Maintain cloud architecture diagrams. During an incident, responders need to quickly understand the environment — what accounts exist, what services are deployed, how they connect, where sensitive data lives. Automated tools like CloudQuery, Steampipe, or native cloud asset inventories can generate up-to-date architecture maps.
Pre-stage automated evidence collection. Write and test scripts that automatically capture disk snapshots, instance metadata, memory dumps, and log exports. When an incident occurs, manual evidence collection is too slow for ephemeral environments. Automation ensures consistent, complete, and timely collection.
Conduct cloud-specific tabletop exercises. Traditional tabletop exercises often assume on-premises infrastructure. Design exercises that specifically test your team's ability to investigate in cloud environments — compromised IAM credentials, public bucket exposure, crypto-mining in unused regions, cross-account lateral movement.
Establish cloud provider IR contacts. Know how to reach your cloud provider's security IR team before you need them. For AWS, this is the AWS Customer Incident Response Team (CIRT). For Azure, this is Microsoft DART. For GCP, this is the Google Cloud Incident Response team.

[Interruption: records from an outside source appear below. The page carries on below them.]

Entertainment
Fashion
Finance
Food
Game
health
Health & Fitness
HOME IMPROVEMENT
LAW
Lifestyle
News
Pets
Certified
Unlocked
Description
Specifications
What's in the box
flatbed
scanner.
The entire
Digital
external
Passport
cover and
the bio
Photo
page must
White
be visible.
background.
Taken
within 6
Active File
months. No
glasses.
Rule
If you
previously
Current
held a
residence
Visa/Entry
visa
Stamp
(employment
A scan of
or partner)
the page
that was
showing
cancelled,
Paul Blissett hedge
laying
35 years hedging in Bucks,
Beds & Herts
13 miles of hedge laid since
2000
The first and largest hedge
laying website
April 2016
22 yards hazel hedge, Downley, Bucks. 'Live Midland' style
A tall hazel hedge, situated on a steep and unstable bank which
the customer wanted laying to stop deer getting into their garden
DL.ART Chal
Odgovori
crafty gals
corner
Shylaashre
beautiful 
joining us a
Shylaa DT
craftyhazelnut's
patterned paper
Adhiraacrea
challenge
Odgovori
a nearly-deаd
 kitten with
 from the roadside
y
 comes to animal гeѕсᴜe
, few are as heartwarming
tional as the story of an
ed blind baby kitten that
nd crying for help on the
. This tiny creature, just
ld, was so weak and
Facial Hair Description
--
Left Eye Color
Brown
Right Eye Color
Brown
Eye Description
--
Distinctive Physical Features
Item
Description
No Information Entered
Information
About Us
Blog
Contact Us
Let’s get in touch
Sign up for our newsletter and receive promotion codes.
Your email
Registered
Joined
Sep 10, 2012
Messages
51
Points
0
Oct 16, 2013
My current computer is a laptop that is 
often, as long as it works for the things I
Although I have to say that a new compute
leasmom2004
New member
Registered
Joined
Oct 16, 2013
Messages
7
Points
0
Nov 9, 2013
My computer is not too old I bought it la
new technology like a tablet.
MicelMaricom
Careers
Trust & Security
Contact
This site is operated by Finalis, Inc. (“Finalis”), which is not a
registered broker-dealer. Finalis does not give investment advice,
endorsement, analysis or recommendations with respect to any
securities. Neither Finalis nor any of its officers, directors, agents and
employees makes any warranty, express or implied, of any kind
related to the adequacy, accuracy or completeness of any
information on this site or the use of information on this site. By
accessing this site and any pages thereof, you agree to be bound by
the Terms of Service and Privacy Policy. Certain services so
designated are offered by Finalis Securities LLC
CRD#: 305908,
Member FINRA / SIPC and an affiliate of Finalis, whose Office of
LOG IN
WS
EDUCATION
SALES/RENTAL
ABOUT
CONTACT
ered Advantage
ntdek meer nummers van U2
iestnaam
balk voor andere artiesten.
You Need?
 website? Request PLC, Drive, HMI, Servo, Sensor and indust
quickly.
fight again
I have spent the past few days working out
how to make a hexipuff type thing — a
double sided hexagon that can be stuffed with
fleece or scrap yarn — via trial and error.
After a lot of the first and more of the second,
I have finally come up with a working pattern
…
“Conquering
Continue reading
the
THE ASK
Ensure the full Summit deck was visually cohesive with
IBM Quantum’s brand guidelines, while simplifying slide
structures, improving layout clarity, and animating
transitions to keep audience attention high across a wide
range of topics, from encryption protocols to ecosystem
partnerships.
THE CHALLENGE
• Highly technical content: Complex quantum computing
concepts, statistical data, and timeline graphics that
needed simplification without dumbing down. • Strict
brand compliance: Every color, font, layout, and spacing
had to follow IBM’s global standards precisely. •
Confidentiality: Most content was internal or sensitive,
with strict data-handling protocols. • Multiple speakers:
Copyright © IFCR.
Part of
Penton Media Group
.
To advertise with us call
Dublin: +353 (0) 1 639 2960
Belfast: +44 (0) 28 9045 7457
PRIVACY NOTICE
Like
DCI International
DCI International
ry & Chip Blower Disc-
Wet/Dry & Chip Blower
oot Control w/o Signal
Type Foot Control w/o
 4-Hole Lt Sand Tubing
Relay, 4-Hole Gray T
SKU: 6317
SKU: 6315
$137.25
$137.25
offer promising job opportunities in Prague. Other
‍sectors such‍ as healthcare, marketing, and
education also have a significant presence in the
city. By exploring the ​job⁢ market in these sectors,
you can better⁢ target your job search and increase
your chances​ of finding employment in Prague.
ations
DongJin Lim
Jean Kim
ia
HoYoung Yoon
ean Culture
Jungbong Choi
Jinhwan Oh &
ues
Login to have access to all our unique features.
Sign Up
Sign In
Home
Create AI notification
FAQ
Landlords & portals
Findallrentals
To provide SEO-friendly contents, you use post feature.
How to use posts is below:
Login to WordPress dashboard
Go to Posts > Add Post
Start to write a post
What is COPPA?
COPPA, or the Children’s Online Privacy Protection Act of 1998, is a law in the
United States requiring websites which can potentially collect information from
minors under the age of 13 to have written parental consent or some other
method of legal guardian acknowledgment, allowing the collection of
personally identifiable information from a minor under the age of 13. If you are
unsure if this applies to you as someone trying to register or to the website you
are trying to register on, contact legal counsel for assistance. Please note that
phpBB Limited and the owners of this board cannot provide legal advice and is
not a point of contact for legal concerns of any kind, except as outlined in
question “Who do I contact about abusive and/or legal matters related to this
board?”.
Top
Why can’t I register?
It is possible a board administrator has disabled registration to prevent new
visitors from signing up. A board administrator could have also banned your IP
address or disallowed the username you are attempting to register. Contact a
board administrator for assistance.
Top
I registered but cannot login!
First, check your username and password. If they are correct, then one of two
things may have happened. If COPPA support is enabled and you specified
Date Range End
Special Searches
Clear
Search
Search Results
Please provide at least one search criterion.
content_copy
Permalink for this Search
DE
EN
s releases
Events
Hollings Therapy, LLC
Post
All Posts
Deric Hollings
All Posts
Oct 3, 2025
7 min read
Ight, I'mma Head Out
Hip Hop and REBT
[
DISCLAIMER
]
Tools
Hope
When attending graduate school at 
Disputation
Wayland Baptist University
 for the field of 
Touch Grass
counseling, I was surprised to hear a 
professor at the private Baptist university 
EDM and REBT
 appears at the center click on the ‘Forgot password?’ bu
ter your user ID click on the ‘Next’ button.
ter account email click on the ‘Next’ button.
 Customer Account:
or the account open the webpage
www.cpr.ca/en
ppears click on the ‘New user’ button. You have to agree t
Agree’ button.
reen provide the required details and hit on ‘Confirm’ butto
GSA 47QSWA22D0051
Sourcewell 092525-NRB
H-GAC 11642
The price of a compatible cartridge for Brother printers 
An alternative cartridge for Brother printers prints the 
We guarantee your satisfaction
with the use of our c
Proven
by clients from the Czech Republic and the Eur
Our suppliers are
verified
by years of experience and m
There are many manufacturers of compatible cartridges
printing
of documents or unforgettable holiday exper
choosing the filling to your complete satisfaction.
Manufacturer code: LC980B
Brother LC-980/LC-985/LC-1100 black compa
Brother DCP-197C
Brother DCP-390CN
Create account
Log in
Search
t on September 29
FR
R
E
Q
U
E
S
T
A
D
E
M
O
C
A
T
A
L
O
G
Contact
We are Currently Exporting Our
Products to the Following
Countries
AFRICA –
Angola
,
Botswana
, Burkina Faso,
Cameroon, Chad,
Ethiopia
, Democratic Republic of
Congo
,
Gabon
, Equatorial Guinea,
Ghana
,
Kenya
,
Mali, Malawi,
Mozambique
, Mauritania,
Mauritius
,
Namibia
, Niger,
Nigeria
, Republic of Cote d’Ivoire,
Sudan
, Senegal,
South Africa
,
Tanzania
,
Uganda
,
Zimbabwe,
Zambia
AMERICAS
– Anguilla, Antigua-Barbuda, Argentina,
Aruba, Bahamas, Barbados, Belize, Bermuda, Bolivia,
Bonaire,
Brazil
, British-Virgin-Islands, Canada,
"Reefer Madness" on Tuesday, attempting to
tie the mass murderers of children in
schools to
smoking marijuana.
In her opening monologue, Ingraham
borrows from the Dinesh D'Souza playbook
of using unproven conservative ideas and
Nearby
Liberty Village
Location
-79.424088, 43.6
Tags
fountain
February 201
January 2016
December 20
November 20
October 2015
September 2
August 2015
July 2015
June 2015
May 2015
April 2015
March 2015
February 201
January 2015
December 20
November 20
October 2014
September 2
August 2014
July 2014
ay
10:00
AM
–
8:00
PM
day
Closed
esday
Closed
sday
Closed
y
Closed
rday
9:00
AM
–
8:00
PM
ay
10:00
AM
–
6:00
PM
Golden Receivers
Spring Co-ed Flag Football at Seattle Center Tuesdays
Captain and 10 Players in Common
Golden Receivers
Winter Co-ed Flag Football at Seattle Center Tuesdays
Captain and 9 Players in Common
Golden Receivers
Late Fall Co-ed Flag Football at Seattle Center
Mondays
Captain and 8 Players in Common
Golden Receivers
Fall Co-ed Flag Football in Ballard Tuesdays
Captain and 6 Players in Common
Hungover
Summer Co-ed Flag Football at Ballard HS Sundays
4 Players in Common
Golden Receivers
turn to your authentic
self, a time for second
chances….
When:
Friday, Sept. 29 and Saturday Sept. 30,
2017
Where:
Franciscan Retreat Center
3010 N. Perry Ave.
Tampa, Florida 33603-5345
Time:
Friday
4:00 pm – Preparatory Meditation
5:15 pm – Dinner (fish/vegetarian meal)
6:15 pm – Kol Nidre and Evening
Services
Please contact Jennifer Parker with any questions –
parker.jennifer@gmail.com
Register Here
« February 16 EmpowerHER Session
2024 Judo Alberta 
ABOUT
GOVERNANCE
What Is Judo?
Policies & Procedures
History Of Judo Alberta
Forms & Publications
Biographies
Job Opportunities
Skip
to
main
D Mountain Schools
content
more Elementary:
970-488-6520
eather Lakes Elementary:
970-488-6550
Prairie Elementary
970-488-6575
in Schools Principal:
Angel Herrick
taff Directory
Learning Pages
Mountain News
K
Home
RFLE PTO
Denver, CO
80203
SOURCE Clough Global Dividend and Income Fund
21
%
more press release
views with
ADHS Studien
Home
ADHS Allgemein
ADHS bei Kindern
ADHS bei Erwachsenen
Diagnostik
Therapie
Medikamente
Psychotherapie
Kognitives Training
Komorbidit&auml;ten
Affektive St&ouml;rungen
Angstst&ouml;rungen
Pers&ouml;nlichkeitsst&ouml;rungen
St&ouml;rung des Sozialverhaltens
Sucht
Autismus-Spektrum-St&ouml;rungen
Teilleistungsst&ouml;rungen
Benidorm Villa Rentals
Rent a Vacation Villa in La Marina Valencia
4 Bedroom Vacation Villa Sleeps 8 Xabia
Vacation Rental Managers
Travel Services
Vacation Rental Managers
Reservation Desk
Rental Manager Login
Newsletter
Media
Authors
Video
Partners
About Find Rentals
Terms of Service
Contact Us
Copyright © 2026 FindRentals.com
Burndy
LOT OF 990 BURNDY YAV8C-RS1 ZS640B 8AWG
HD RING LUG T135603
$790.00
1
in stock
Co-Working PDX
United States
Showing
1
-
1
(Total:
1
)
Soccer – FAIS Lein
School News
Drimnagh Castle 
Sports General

Understand what support your contract tier entitles you to.

"In cloud IR, the incident response process starts months before the incident. The logging you enable today, the retention you configure today, and the IR roles you pre-stage today determine whether you can investigate effectively when a breach occurs."

Cloud environments fundamentally change the practice of incident response, but the core principles remain the same: prepare in advance, detect quickly, contain decisively, preserve evidence carefully, and learn from every incident. The organizations that treat cloud IR as a distinct discipline — not an afterthought bolted onto their existing IR program — are the ones that will navigate cloud incidents with the speed and precision these environments demand.